In terms of the use of realism, Carr justified its employment as a cautionary force to idealism based on its ability to prevent future political follies on the scale of those enacted during the interwar period. Realism’s promise is formulated as its ability to make political idealists aware of the fact that they are susceptible to the blind, irrational collisions of diverse interests and asymmetric powers (p. 224). Thus theoretical pluralism is never justified as a good in and of itself, but rather as means to a better practice of international politics.
In addition to Carr’s contributions to theoretical pluralism and his focus on the needs of international politicians, Carr also set important groundwork for critical IR theory. In differentiating problem-solving theory from critical theory, Cox (1986) states that, whereas problem-solving theory is essentially conservative and seeks to smooth out the functioning of the system as it currently stands, critical theory attempts to show hidden injustices within current systems of governance and mainstream discourse, and to posit viable alternatives (p. 207-210). In the Twenty Years’ Crisis, Carr employs both idealism and realism as critical theories as defined by Cox.
Though Carr identifies idealism as having the ability to create alternative political orders, realism is the key tool he uses to debunk such entrenched concepts as laissez-faire, collective security, and the harmony of interests strain of thought that runs through both of these concepts. Instead of a true harmony of interests, Carr shows how the interests of the world community are selfishly identified as being the same as “that part of it in which we are particularly interested” (p. 167).
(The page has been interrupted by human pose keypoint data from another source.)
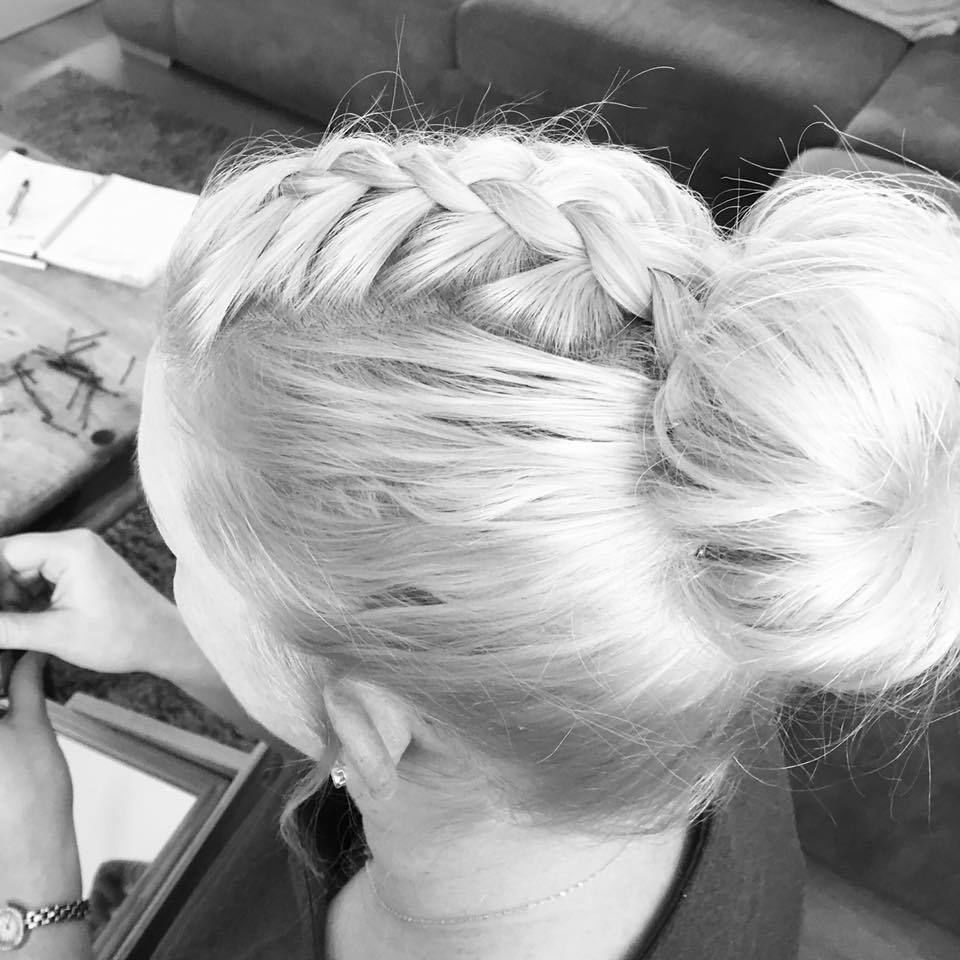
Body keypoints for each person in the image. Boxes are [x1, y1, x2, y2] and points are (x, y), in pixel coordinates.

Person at [0, 107, 958, 960]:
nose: (171, 574)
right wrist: (166, 641)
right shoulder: (688, 666)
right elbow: (404, 748)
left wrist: (35, 900)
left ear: (369, 723)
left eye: (179, 553)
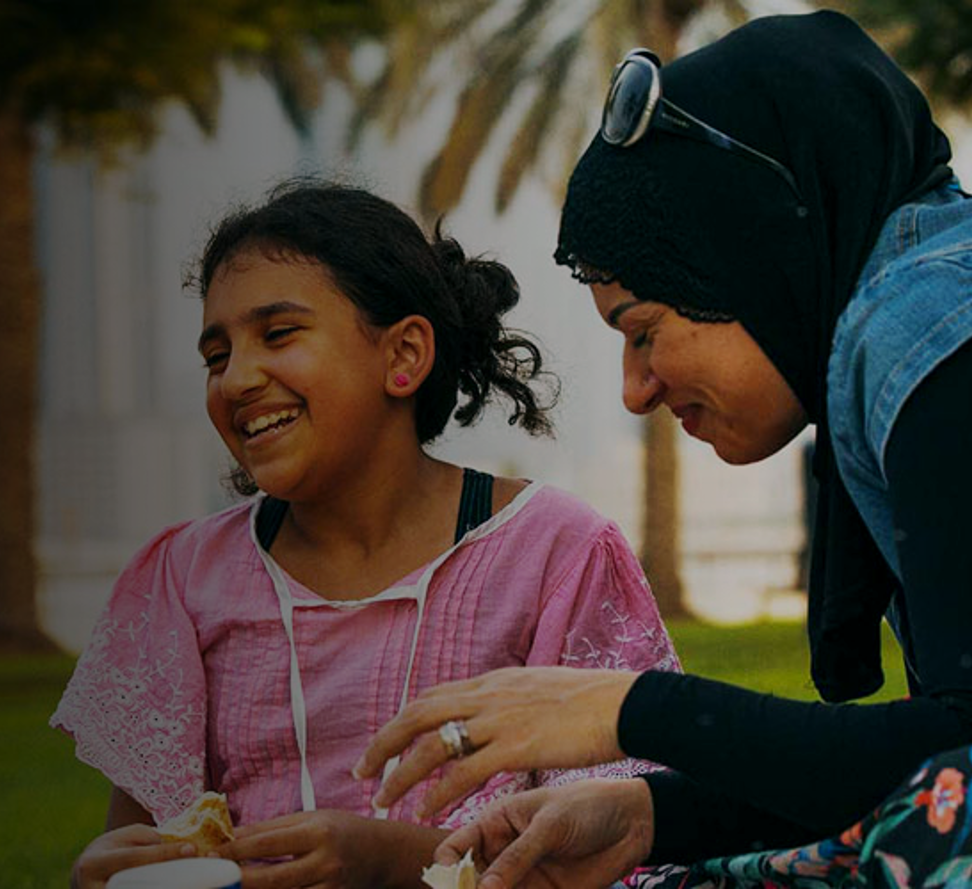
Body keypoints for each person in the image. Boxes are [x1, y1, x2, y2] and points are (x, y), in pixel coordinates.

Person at [353, 10, 972, 887]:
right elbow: (956, 767)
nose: (634, 389)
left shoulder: (938, 328)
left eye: (643, 329)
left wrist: (628, 709)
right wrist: (651, 815)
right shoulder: (937, 306)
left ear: (753, 259)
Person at [49, 179, 681, 889]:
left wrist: (390, 861)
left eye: (278, 334)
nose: (236, 380)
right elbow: (150, 844)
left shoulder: (555, 552)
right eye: (216, 355)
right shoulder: (184, 577)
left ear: (404, 355)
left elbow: (620, 850)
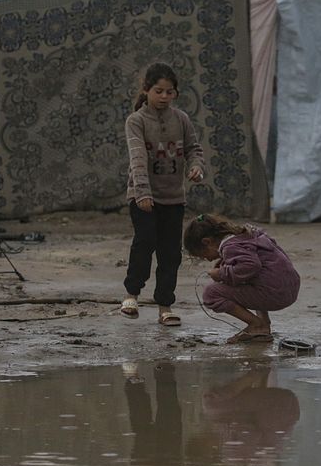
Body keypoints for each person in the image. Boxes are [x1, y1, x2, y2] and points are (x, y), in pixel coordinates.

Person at [121, 63, 205, 327]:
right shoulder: (136, 121)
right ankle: (131, 294)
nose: (164, 97)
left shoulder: (181, 119)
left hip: (173, 199)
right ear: (146, 90)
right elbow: (137, 159)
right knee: (145, 241)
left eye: (170, 92)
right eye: (159, 91)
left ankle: (165, 306)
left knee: (171, 253)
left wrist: (196, 167)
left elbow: (193, 148)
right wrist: (143, 194)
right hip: (143, 197)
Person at [183, 214, 300, 344]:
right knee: (253, 278)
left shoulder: (230, 247)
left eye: (203, 255)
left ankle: (256, 325)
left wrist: (222, 274)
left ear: (207, 242)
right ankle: (264, 323)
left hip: (275, 294)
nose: (207, 259)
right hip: (289, 288)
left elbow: (251, 265)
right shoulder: (247, 235)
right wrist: (226, 265)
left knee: (211, 293)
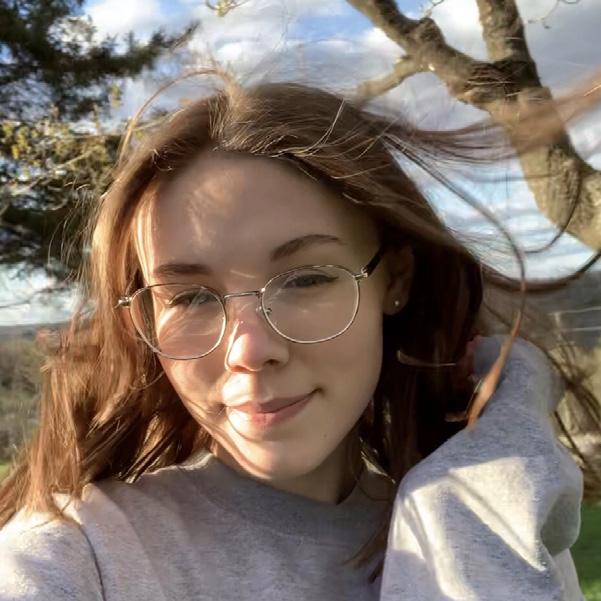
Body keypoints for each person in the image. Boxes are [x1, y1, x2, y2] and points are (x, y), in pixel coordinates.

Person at [0, 69, 599, 601]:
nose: (250, 350)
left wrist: (469, 496)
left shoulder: (493, 524)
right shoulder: (81, 555)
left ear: (395, 280)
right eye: (189, 297)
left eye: (306, 279)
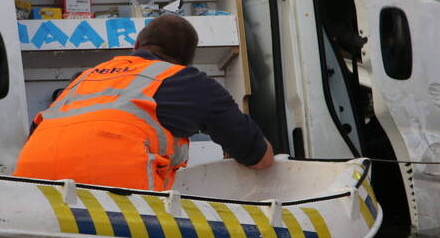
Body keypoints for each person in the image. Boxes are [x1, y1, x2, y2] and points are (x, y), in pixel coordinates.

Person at [14, 12, 274, 190]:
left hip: (32, 184)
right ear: (185, 61)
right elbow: (259, 158)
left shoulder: (83, 78)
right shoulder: (185, 80)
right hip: (117, 194)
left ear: (137, 44)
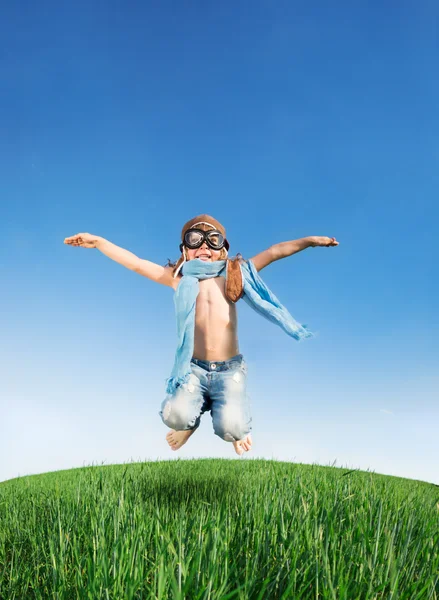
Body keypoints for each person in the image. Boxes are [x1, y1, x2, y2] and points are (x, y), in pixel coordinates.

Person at [64, 214, 338, 456]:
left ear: (223, 250)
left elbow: (276, 251)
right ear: (185, 250)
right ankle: (190, 424)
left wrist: (312, 240)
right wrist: (99, 242)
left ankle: (237, 421)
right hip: (193, 369)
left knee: (232, 429)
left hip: (229, 371)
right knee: (174, 416)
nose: (204, 246)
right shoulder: (178, 278)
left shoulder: (234, 275)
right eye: (196, 240)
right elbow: (136, 263)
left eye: (212, 240)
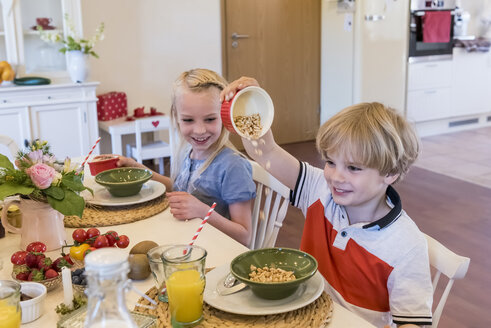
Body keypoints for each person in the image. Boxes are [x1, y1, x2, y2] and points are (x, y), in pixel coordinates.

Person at [220, 77, 433, 328]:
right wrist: (250, 103)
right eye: (331, 162)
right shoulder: (319, 189)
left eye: (353, 168)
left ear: (391, 173)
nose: (335, 177)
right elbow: (265, 152)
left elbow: (414, 324)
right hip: (302, 317)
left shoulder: (407, 246)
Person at [117, 69, 256, 246]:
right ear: (176, 118)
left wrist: (202, 211)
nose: (199, 130)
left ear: (224, 115)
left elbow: (244, 236)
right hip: (185, 241)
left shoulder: (232, 166)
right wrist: (137, 168)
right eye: (188, 120)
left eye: (210, 119)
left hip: (214, 252)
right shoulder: (187, 152)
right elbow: (177, 187)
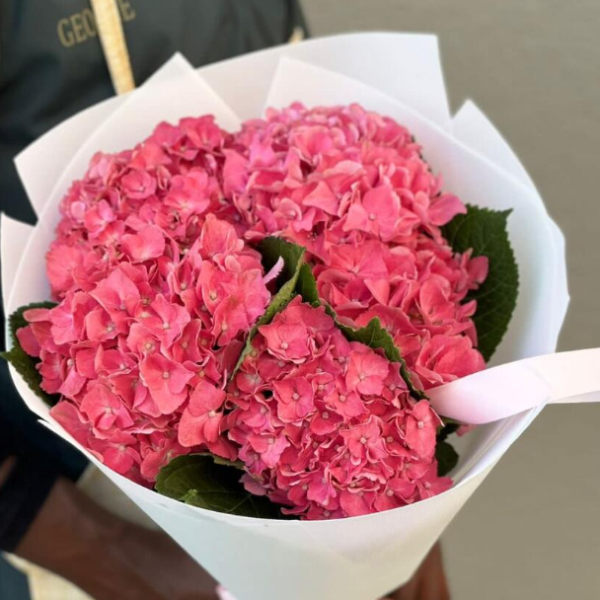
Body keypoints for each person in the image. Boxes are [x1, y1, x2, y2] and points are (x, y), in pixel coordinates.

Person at [0, 2, 449, 599]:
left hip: (280, 466)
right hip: (65, 507)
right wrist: (95, 546)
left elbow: (302, 123)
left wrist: (397, 500)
Finally, Carr helped create a disciplinary space for IR. In his discussion of the difference between international and domestic morality, Carr frequently points to the lack of an international government as a conditioning factor for the difference between international and state politics. In his discussion of the differences between international and domestic morality, Carr writes: “One reason why a higher standard of morality is not expected of states is because states in fact frequently fail to behave morally and because there are no means of compelling them to do so” (p. 161). Carr sets much of the framework for IR as a discipline by showing how the state of anarchy influences all aspects of world politics. In terms of morality, anarchy helps undermine the formation of an international morality that would overtake national interests. Thus, “the role of power is greater and that of morality less [than domestic politics]” (p. 168). In terms of international law, anarchy creates a legal system based on custom more so than legislative authority (p. 171). These key distinctions regarding the conditioning power of anarchy on international politics, as opposed to domestic politics, would be foundational in justifying the study of IR as a separate discipline of politics.
Will E.H. Carr’s seminal work continue to be required reading? If it has stood as one of the foundational works for over seventy years, then surely it will continue to be a must-read ten, fifty, even a hundred years from now.